For additional nuance, I turn to Joe Pickett, executive editor of the American Heritage Dictionary.
"It is what it is is also a way of expressing philosophical resignation over a disappointment, of saying that the situation just has to be put up with. Athletes will say it about a missed catch or a bad call by the referee; it means that they don't want to dwell on the situation. A variation of It is what it is is What's done is done; you'd never say that about a person, but you can say She is what she is. It reminds me of a phrase rampant here in Boston: `That's just Manny being Manny,' to refer to the weird behavior of the Red Sox slugger Manny Ramirez. It must be a variation on `Let Reagan be Reagan.'" (That tautophrasal political slogan was based on the 1981 Let Poland be Poland.)
IIWII, to use space-saving initialese, has another sense of a mild put-down, as if to say, "That's all you can expect." A Denver Broncos wide receiver who was short on receptions last year was described in the sports pages of the Denver Post as having reached the "he-is-what-he-is stage." But another tautophrase intended to cut off further debate or questioning carries a powerful note of finality. The linguist Geoffrey Nunberg, whose book on right-wing rhetoric is coming in June, steered me to Chapter 19, Verse 22 of the Gospel according to John. The Roman Pontius Pilate, asked to amend the words he had ordered inscribed on Jesus' cross, rejected all objection with "What I have written I have written."

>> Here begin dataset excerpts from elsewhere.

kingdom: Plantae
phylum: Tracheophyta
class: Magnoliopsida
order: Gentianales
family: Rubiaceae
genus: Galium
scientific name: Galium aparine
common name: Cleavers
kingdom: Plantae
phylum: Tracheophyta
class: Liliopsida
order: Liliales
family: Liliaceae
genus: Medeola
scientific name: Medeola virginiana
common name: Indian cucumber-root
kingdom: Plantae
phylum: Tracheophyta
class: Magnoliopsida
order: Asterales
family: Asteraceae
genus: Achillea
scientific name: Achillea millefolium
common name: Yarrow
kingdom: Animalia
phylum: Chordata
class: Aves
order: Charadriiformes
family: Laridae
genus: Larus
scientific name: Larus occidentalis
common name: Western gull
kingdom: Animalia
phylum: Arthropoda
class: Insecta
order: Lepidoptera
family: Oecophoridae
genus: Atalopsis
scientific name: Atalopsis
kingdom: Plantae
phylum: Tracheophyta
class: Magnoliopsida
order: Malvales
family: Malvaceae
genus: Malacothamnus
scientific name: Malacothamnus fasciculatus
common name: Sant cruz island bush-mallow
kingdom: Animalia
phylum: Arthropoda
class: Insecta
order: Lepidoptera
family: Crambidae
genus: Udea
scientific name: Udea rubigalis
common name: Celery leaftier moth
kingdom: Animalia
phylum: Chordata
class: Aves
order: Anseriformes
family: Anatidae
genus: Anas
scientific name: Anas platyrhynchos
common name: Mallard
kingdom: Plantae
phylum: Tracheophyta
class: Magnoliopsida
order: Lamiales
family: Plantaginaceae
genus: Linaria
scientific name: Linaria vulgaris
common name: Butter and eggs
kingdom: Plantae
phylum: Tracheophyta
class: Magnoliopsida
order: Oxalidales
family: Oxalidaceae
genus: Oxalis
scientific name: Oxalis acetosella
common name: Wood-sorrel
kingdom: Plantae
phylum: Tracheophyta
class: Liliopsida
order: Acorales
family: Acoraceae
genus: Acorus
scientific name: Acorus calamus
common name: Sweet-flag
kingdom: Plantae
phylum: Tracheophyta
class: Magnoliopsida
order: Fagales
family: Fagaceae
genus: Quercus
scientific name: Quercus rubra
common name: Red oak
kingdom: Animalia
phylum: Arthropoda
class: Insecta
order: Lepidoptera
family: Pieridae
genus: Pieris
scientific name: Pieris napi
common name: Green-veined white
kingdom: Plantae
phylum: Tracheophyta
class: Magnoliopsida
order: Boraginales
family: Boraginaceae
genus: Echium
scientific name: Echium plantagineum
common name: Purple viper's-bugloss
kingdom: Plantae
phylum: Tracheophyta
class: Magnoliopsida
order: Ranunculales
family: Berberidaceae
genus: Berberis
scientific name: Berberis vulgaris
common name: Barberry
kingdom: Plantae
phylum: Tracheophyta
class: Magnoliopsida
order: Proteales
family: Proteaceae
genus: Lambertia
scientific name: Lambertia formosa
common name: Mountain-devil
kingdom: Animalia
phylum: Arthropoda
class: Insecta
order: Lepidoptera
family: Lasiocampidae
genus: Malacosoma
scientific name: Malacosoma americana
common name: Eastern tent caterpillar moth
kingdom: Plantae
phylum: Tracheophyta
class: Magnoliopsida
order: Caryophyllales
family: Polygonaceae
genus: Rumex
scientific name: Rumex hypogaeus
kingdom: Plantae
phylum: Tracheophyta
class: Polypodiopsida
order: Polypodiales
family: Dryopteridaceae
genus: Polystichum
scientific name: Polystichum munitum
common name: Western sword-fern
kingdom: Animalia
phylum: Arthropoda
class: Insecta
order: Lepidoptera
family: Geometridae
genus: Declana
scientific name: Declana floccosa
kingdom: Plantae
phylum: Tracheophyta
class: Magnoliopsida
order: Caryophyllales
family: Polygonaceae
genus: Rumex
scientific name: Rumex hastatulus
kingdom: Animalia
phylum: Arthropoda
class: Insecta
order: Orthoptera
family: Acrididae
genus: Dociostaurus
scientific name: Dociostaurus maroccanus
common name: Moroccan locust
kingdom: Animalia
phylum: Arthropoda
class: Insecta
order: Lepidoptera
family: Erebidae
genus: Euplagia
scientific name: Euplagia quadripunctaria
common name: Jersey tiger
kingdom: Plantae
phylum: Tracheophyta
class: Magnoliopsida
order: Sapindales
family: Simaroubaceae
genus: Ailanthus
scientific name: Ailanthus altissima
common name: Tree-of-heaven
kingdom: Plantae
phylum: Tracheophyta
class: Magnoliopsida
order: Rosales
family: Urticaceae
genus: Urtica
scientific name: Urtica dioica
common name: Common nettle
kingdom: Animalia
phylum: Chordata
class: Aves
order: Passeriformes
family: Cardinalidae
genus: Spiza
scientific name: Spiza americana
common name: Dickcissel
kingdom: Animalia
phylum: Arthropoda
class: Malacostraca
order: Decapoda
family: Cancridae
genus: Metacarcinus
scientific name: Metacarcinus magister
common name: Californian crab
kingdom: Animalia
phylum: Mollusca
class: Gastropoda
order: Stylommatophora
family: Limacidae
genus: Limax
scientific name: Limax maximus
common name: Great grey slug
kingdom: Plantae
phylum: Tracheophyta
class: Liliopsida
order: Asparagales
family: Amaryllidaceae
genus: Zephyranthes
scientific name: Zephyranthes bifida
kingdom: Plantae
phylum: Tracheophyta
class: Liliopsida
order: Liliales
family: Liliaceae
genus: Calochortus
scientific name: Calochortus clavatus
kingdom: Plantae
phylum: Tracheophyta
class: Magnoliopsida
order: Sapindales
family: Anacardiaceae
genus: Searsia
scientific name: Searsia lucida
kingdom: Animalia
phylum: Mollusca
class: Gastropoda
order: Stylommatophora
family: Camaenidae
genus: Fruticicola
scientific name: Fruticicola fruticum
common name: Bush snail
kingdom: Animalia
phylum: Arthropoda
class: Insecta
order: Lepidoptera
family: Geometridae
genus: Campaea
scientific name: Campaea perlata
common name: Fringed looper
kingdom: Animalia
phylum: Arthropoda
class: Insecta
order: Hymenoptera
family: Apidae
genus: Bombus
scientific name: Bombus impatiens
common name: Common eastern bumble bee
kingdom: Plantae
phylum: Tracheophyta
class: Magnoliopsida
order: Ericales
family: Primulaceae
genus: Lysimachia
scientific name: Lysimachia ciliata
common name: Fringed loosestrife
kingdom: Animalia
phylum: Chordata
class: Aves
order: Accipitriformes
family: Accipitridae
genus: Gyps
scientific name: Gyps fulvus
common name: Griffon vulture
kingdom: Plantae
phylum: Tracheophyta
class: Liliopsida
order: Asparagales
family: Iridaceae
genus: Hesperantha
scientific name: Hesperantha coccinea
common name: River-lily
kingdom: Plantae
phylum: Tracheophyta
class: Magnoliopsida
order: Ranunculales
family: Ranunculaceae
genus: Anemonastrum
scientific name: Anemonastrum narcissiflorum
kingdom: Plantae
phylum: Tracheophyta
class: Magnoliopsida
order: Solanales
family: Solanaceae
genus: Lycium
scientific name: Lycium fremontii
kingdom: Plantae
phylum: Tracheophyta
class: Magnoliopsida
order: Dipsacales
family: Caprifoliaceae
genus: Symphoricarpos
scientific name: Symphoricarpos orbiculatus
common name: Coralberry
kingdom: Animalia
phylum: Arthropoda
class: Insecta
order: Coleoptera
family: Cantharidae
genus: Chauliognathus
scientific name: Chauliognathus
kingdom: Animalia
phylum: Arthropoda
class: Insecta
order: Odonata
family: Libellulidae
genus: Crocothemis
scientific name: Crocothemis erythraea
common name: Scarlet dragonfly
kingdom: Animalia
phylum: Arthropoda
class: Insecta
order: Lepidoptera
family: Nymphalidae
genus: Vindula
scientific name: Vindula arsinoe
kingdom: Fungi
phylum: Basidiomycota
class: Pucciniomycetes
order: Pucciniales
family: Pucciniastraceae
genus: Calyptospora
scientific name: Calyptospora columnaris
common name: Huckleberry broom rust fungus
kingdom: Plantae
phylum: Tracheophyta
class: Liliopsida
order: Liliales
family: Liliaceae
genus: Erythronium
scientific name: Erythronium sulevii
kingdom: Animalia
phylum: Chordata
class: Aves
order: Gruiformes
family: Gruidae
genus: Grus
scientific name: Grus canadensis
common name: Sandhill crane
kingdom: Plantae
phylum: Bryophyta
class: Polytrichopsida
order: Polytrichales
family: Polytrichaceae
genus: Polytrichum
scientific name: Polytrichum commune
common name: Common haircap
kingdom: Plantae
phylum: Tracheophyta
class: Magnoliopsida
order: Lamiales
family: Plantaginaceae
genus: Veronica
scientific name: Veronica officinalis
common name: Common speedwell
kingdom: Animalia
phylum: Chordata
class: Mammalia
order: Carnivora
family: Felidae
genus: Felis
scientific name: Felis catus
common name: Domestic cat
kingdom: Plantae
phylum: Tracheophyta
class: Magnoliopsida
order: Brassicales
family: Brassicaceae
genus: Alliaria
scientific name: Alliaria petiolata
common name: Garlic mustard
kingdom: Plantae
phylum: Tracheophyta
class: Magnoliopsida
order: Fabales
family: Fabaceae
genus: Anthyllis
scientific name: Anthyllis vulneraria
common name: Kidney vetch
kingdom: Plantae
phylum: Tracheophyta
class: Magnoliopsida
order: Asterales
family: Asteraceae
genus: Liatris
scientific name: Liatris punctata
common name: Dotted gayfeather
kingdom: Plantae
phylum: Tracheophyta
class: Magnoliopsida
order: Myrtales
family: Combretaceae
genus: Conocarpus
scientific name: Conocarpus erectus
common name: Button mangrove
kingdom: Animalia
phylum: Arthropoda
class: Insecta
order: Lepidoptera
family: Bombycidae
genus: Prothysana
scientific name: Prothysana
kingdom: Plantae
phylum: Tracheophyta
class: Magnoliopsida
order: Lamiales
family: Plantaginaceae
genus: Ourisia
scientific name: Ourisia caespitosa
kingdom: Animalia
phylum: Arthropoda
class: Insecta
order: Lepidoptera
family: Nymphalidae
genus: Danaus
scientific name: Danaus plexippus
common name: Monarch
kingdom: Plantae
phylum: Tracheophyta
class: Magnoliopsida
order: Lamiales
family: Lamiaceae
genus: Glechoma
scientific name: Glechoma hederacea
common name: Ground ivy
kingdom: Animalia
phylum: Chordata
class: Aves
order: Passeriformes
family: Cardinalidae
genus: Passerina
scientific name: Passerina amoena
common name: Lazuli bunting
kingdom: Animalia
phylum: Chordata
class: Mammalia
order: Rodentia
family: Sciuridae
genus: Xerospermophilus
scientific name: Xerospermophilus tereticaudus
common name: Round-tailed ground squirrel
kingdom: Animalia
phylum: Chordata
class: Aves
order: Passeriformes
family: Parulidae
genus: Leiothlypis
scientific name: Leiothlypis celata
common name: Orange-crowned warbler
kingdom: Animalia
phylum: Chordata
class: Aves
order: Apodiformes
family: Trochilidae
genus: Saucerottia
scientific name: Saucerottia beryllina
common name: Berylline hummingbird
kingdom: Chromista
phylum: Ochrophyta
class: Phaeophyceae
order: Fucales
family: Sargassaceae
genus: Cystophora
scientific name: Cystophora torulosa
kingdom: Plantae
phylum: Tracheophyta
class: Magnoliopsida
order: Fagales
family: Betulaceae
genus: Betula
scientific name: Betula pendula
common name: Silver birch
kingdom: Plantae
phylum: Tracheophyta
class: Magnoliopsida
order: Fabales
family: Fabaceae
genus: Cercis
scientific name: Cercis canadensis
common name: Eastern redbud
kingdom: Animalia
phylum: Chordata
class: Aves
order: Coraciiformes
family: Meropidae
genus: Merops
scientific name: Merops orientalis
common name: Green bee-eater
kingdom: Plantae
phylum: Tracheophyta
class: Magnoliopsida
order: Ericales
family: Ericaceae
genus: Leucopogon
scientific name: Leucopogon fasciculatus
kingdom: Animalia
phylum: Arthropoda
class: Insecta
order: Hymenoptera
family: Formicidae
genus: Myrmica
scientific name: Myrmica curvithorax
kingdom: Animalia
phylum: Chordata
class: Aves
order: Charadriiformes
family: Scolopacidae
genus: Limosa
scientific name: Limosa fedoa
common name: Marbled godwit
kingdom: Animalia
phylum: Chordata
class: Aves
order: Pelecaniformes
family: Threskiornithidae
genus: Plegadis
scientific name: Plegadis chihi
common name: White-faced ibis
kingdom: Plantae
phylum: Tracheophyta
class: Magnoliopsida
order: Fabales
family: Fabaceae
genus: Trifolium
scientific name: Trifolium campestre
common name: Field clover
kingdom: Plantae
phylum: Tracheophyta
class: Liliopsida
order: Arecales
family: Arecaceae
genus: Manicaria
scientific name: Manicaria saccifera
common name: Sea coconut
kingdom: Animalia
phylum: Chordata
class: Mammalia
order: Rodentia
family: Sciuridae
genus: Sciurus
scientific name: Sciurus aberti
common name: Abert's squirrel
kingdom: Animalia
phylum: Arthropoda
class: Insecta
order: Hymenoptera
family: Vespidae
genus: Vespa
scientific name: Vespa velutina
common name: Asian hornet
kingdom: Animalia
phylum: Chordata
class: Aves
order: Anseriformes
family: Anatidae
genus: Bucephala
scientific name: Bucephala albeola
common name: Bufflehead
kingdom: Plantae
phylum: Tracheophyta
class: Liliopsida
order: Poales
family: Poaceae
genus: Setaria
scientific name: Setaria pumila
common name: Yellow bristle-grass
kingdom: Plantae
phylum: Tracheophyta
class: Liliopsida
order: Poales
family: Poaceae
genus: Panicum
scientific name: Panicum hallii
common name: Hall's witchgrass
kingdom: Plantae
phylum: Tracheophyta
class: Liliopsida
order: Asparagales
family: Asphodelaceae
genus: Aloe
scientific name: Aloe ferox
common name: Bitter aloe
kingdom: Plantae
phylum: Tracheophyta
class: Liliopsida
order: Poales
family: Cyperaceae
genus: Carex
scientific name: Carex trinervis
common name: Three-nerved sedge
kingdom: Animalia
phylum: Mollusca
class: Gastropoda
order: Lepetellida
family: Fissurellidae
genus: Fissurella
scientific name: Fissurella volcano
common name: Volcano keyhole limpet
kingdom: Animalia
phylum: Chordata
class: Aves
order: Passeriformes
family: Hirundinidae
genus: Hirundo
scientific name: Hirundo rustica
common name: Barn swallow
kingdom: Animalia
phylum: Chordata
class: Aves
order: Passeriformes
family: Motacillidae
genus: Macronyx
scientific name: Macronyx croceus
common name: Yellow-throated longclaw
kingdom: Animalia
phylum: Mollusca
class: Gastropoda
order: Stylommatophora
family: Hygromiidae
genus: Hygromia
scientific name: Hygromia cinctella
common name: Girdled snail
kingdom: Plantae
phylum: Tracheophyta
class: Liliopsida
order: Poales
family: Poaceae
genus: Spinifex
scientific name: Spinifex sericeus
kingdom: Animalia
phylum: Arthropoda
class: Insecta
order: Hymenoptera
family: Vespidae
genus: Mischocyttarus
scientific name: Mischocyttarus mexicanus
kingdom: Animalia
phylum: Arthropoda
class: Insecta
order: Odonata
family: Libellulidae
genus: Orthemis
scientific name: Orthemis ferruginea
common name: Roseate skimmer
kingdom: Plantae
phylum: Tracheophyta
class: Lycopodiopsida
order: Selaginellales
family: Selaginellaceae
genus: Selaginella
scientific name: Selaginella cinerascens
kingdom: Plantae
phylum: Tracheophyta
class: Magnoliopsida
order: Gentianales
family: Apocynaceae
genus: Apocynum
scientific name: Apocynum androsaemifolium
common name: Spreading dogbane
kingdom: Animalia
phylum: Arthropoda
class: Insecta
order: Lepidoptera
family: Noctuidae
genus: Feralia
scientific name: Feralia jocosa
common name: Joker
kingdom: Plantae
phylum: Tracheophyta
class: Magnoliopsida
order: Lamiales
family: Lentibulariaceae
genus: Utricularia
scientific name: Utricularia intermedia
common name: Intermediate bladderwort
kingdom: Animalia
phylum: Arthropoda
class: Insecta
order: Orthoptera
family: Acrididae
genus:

In these reflections on deflections, my favorite assertion of tautophrasal philosophy was by Popeye the Sailor Man in a 1930s comic strip by Elzie Segar: "I yam what I yam an' that's all that I yam!" (That statement speaks for itself.)
Will the vogue use of It is what it is become fixed in the farrago of unresponsive responses? The answer is in its own future tense, sung in the Spanish Que sera sera: "What will be will be."